Fair, the only one I can see being of any significance in my case is if I'm leaving a burr that is then rolling over in use.

I'll have some answers for myself as I have a 120x loupe coming to inspect my work following sharpening, and 3 hogs to slaughter in a few weeks to see if there is any meaningful change in performance.



Just for general information for others.

Currently I strop about 4 times (give or take a few) processing a pig. If an edge can stay sharp enough to hold the knife with similar contact amount and pressure as a pencil for skinning the entire animal without stropping I'll have to change my opinion. I really hope to find I am the problem as it would be nice.


Which knife are you using? If it’s not obvious by type of knife, which steel is it and what stones are you using to sharpen? What type of strop are you using and what’s on it?
 
Which knife are you using? If it’s not obvious by type of knife, which steel is it and what stones are you using to sharpen? What type of strop are you using and what’s on it?
MKC Jackstone in Magnacut, CRK Inyoni in Magnacut, and a custom Gersh Blades in Magnacut.

Stones are Shapton orange (1000) and wine (5000) stropping with fine green compound followed by extra fine (leather strop).
 
MKC Jackstone in Magnacut, CRK Inyoni in Magnacut, and a custom Gersh Blades in Magnacut.

Stones are Shapton orange (1000) and wine (5000) stropping with fine green compound followed by extra fine (leather strop).


I don’t have time to look at those specific knives, their stock thickness and heat treat but here’s the first thing that jumps out at me.

Magnacut uses vanadium and niobium carbides. Vickers hardness is 2900 and 2500 HV respectively.
Your stones are fused alumina oxide with a vickers hardness of 2000 HV. Your also using chromium oxide as a stropping compound with a hardness of approx 1900HV.

The point I’m trying to make is the carbides are what give modern steels the long lasting edge we are chasing. The caveat is that the sharpening media has to be harder than the carbide.

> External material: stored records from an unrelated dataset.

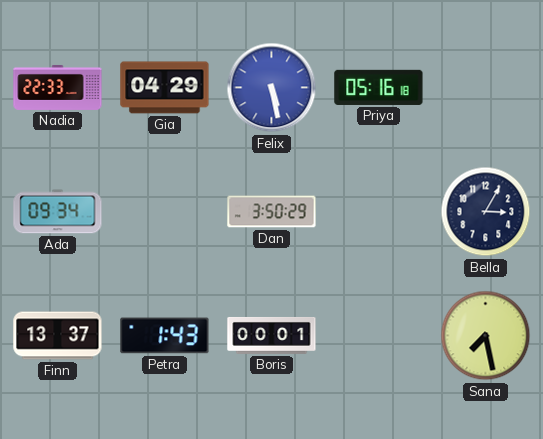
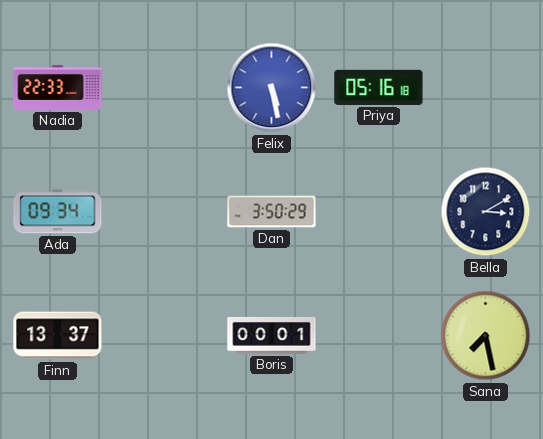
Gia: 04:29 -> none
Bella: 3:05 -> 3:10
Petra: 1:43 -> none
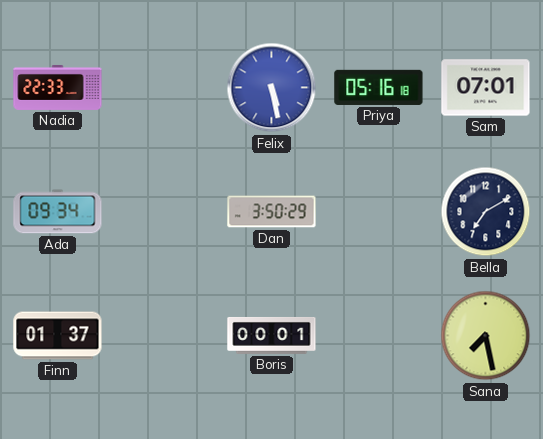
Sam: none -> 07:01
Bella: 3:10 -> 7:10
Finn: 13:37 -> 01:37
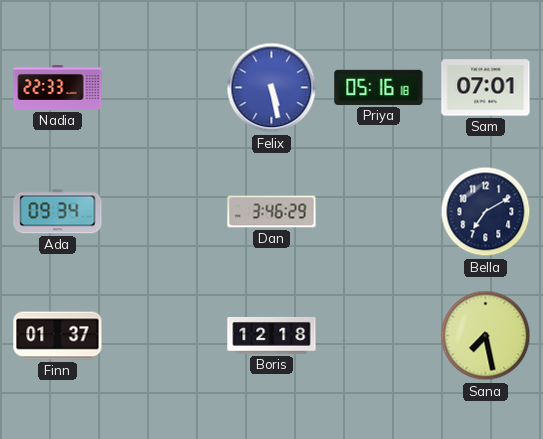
Dan: 3:50 -> 3:46
Boris: 00:01 -> 12:18
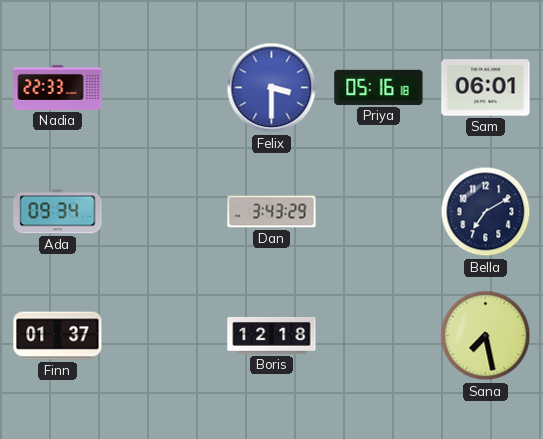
Felix: 5:28 -> 3:30
Sam: 07:01 -> 06:01
Dan: 3:46 -> 3:43
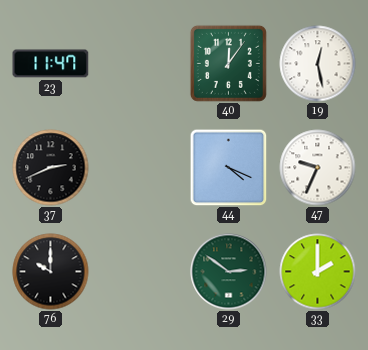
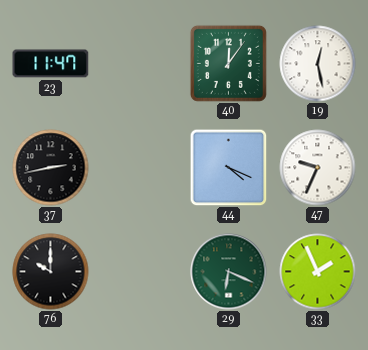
37: 2:41 -> 2:43
29: 2:51 -> 6:19
33: 2:00 -> 1:56
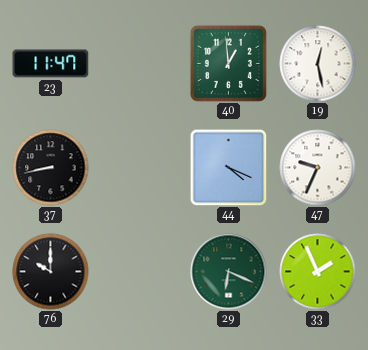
40: 12:06 -> 12:59
37: 2:43 -> 8:43
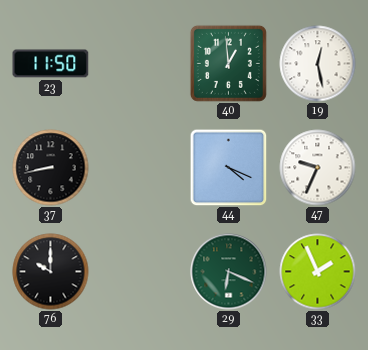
23: 11:47 -> 11:50
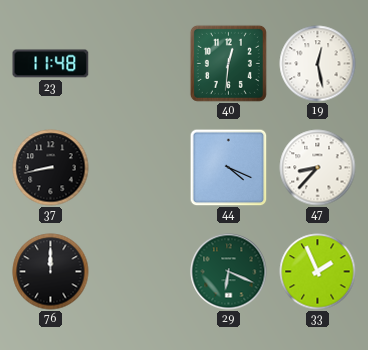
23: 11:50 -> 11:48
40: 12:59 -> 12:31
47: 9:34 -> 8:37
76: 10:00 -> 12:00
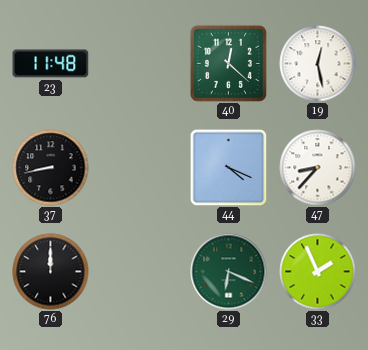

If it’s not, the steel matrix is abraded around the carbide but the carbides themselves are not effectively shaped on the stone and are then under utilised and incapable of giving you the edge your chasing.


Diamond has a hardness of 10k HV and is more then capable of cutting the carbides.

I used to own a full set of naniwa super stones. Then I got into modern steels and struggled for a few years. Probably close to 15 years ago I switched to DMT 8” bench stones and diamond paste for my stop and those problems went away.

So sure, a burr may be one of your problems. The fact you aren’t cutting the carbides in your magnacut is also a huge problem.

I’m busy building a boat so not going to put to much time into explaining this. There is a ton of information online and I would suggest you go look down that rabbit hole if you want the best performance from your cutlery.